Machiavelli as an economist
I was recently rereading The Discourses (as I periodically enjoy doing) and on Sunday I read a review of an interesting new book on Machiavelli—an inexhaustible topic indeed. So I thought of writing down why I, and I would presume many economists, admire Machiavelli (and thus adding to this inexhaustible topic yet another piece).
There is a clear affinity between economists and political scientists in the Machiavelli tradition. For Machiavelli, the objective of a ruler or a politician is maximization of power in two dimensions, at any point in time and over time. This is exactly the same as maximization of income or utility over time. The ruler is a rational homo politicus in the same way that people, according to economists, are rational homo economicuses.
Moreover, the ruler is a political entrepreneur: his job is no different from a job of a tailor, carpenter, teacher. He is after selfish objectives which are attained under constraints. The constraints for the ruler are of two kinds: he must somehow acquire the power and he must be able to keep it despite attempts of many people to prevent him from coming to power or trying to overthrow him.
The ruler therefore must have the famous virtù which is indeed one of the rarest combination of talents. He must fight off domestic foes, foreign enemies or adversaries, and must combine the use of deception, violence and genuine concern for his subjects in the right proportions to be able to stay in power. Machiavelli’s politician is like a businessman. There are cases when the businessman will gain more by lying and others when he would gain more by telling the truth. Similarly, the ruler would sometimes gain more through violence, guile and ruse, and at other times through honesty and improvements of his subjects’ welfare. The attractiveness of Machiavelli to economists comes also from the fact his ruler always remains a self-interested individual who might do well for his subjects not because he cares about them but because he believes that doing well for them would be ultimately good for himself. In that he is like Adam Smith’s baker: he is selling us bread not because he is concerned about our hunger but because he is concerned about his self-interest.
Throughout centuries Machiavelli has, of course, been accused of condoning many evils. Yet his type of the politician is much more benign and better for the mankind that the types that have normally ruled us. This is because the rulers who actually come to believe they are trying to accomplish good things are most likely to create endless bloodsheds. Most of the killings in history have been motivated by “goodness” and desire to be virtuous. Surely, all religious wars have been such. In recent past, all communist exactions (most notably, the collectivization in the Soviet Union and the Great Leap Forward in China) were motivated by the desire to lift people from their millennial poverty. George W. Bush’s invasion and occupation of Iraq cannot be explained otherwise since no economic or any other rational objective was ever achieved or was even given serious consideration in the decision to wage the war.

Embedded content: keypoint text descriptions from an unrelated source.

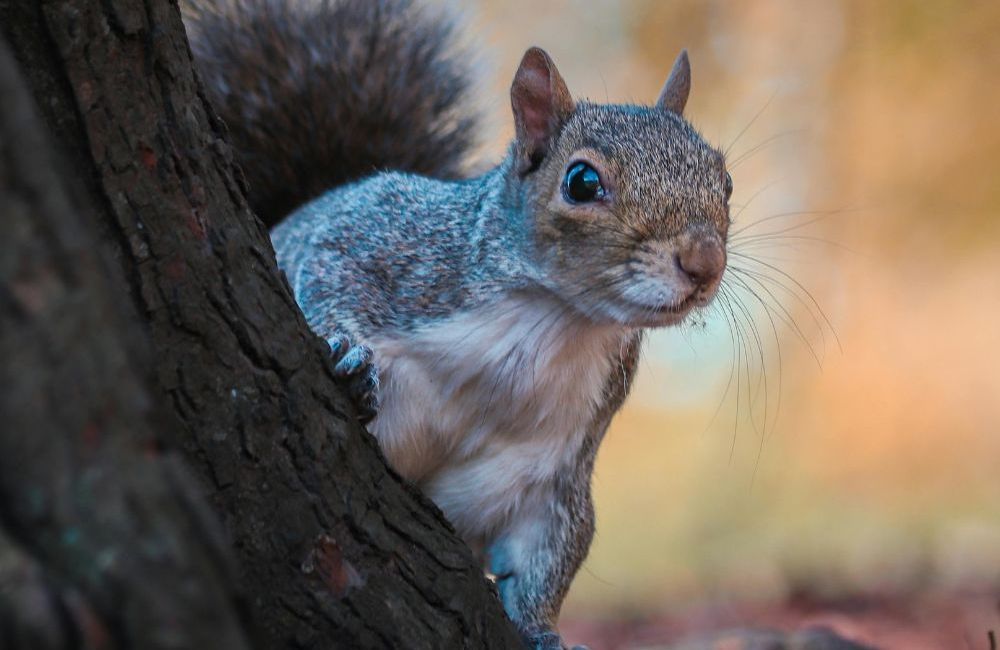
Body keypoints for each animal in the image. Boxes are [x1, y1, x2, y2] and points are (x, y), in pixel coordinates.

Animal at [185, 1, 731, 647]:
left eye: (724, 181)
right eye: (582, 182)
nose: (705, 263)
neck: (552, 320)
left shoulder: (556, 473)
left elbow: (550, 552)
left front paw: (541, 630)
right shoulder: (371, 240)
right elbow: (324, 280)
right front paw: (346, 357)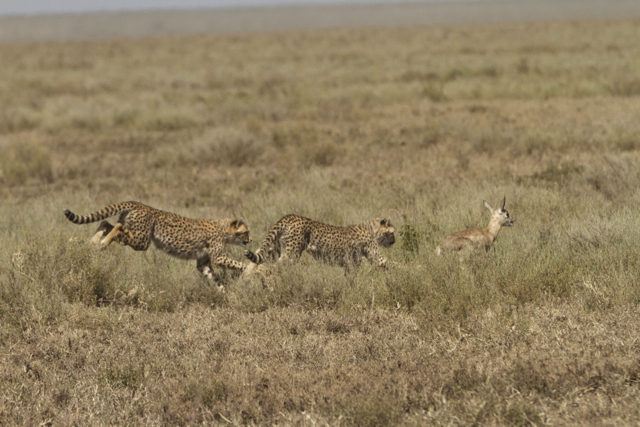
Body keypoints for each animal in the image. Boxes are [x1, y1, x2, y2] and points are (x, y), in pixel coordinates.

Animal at [64, 201, 250, 280]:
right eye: (246, 232)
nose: (251, 239)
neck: (223, 229)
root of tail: (138, 203)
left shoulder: (203, 262)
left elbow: (213, 278)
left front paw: (223, 293)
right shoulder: (217, 258)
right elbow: (236, 263)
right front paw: (249, 269)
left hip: (135, 232)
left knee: (106, 223)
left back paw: (94, 242)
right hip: (141, 240)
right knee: (118, 227)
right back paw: (102, 244)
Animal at [245, 216, 396, 272]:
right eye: (392, 233)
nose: (394, 241)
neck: (372, 228)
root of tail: (290, 216)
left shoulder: (354, 262)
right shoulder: (374, 257)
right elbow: (390, 263)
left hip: (275, 250)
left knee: (261, 265)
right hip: (292, 254)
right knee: (271, 268)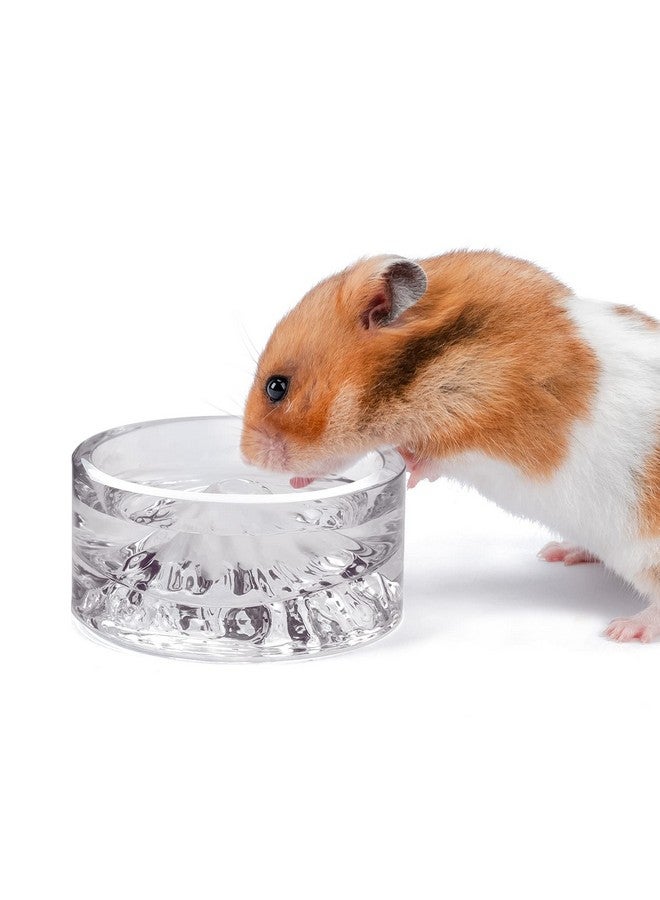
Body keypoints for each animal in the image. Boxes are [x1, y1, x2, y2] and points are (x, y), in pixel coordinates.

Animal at [240, 251, 660, 643]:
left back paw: (623, 630)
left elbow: (433, 458)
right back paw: (559, 552)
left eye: (276, 387)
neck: (429, 362)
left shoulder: (484, 424)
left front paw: (407, 471)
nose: (246, 458)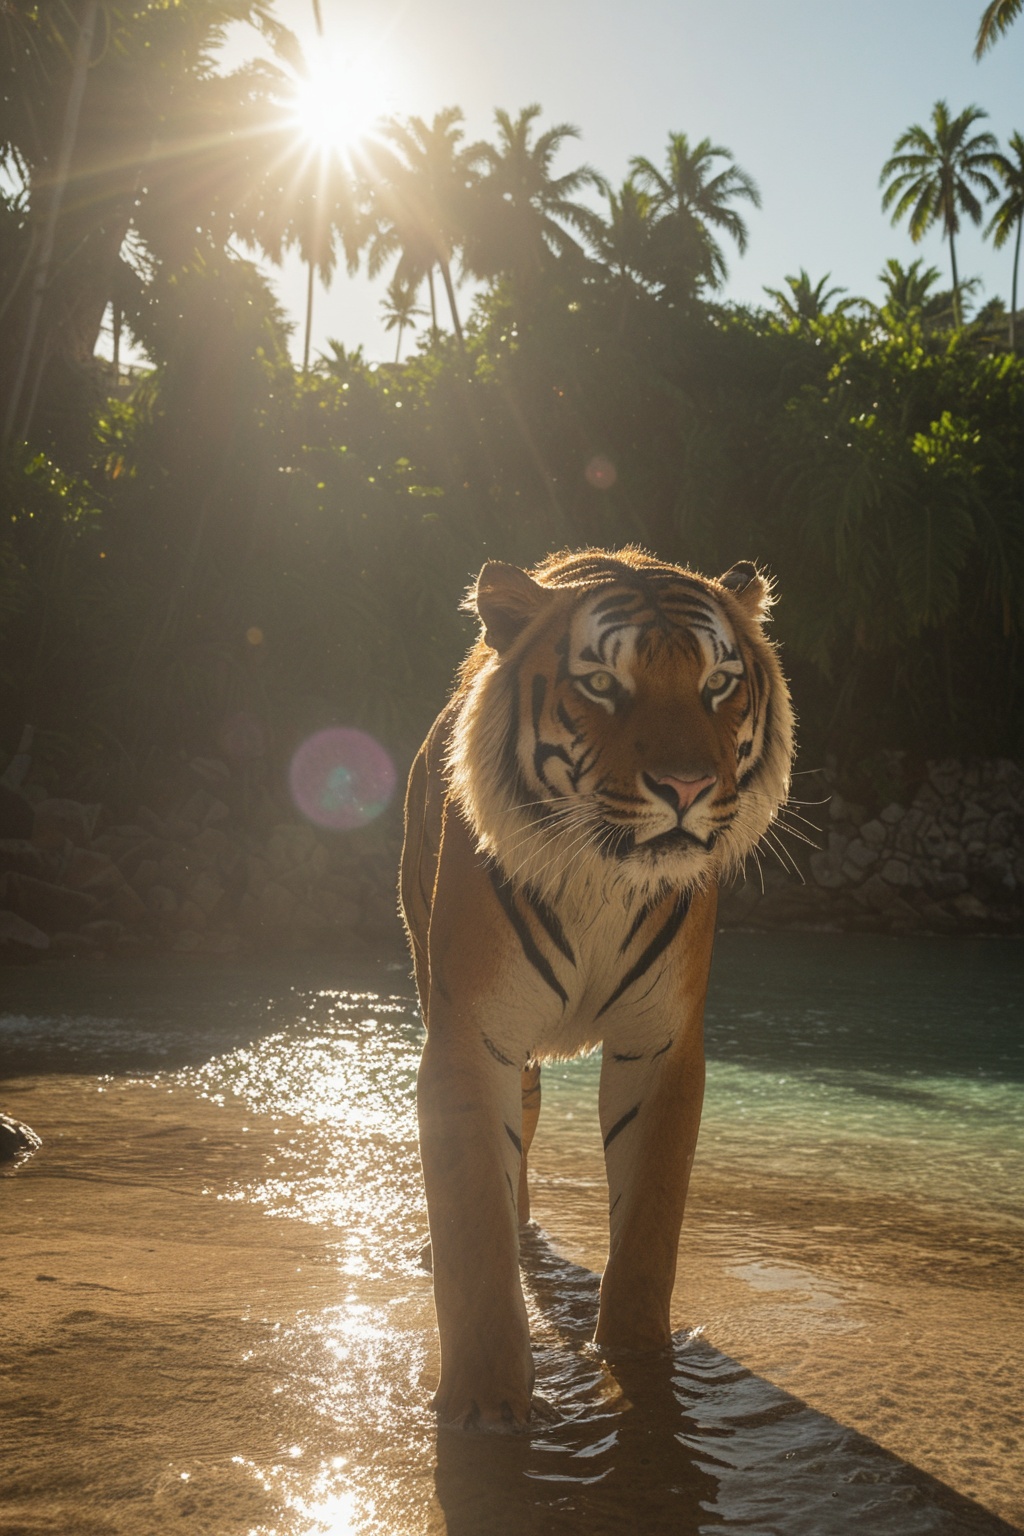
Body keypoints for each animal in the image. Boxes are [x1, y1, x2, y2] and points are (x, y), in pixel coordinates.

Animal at [400, 545, 795, 1430]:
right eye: (604, 684)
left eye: (719, 683)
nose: (685, 788)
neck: (599, 879)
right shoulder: (472, 1035)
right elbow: (473, 1225)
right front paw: (484, 1406)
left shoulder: (662, 1044)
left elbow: (650, 1221)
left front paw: (639, 1363)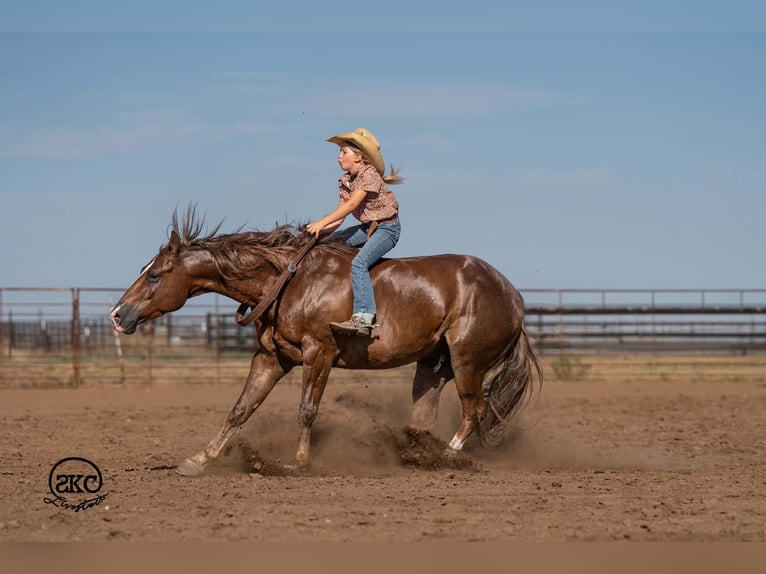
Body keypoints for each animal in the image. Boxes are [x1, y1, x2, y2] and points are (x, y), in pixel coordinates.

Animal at [110, 207, 542, 475]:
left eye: (154, 275)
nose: (117, 315)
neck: (287, 281)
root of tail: (512, 296)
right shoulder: (270, 358)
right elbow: (240, 409)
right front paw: (199, 459)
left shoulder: (320, 353)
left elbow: (307, 410)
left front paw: (298, 462)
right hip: (434, 366)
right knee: (425, 416)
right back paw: (415, 453)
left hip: (468, 360)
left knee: (475, 411)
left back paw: (447, 457)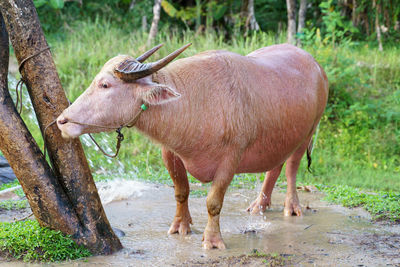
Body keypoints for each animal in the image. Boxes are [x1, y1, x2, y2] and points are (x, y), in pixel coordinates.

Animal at [57, 43, 330, 250]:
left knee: (292, 167)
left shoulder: (231, 159)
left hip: (309, 130)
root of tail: (317, 66)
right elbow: (181, 191)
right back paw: (259, 205)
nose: (62, 121)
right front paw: (181, 226)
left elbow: (213, 202)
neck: (194, 102)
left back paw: (292, 207)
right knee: (275, 167)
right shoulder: (169, 152)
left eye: (105, 85)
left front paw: (212, 240)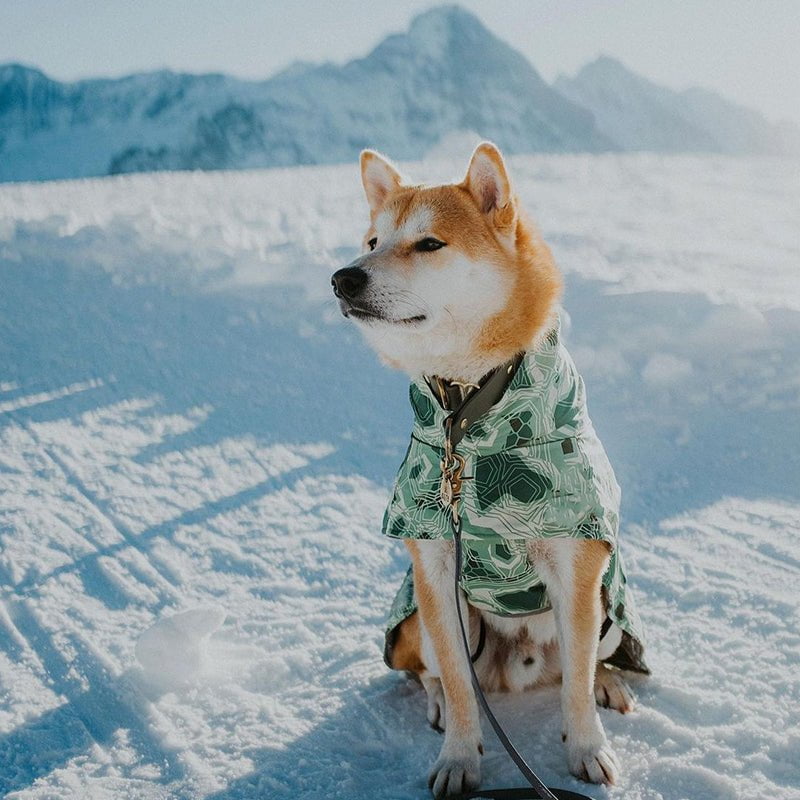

The most potentially destructive forces today are hidden under the banner of “goodness”. Whether this is done hypocritically or because the rulers believe in such professions of “goodness” is immaterial; the latter is even worse. The terms under which such “goodness” is projected to the heathens—“the American exceptionalism,”, “the Third Rome”, “Hindutva”, “the new (old) Caliphate”—are nothing but a self-license to impose own values and beliefs on those who dare disagree with them. Such rulers are the most bloodthirsty because belief in own moral superiority renders them unconcerned with reality.
Machiavelli’s ruler will for sure also engage in deception and cruelty, but his objective will never be to impose one form of government or religion, or more generally a set of beliefs as such, on others. He might decide to impose a new government if he believes that this would increase his dominion. This would be a rational objective, grounded in self-interest. Ideological puritans who want to bring happiness to others would engage in such operations more frequently and fully. Disengaging from them implies for the ideological zealots a destruction of their own intimate world of beliefs; never so with Machiavelli’s ruler who would give up the operation once its costs outweigh the benefits.
The world ruled by politicians who follow own interest like Adam Smith’s baker, and leave the rest of the world in peace, may be the best world we can hope for.